*ENTRIES SHOWN*
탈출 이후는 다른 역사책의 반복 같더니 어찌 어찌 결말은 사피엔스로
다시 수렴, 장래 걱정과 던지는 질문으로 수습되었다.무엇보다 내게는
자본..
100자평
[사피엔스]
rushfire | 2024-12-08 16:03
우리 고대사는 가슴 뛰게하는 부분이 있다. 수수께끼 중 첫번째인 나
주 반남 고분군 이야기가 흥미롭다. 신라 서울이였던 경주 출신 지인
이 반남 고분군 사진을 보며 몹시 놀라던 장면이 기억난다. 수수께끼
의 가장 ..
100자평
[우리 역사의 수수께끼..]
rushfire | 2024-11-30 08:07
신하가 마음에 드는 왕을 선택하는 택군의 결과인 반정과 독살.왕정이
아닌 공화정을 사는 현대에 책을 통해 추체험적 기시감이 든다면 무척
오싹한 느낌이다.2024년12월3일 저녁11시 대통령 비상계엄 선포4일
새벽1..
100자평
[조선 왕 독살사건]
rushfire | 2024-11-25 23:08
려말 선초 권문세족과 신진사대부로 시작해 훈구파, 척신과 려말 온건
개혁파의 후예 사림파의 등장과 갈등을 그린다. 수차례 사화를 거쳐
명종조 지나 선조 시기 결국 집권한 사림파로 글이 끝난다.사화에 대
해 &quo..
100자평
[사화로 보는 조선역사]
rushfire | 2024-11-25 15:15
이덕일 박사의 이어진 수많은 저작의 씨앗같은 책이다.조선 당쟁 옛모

*WHAT YOU SHOULD DO*
In the material above, please find every line that includes the word "수수께끼" and copy it.

*OUTPUT OF THE EXERCISE*
우리 고대사는 가슴 뛰게하는 부분이 있다. 수수께끼 중 첫번째인 나
이 반남 고분군 사진을 보며 몹시 놀라던 장면이 기억난다. 수수께끼
[우리 역사의 수수께끼..]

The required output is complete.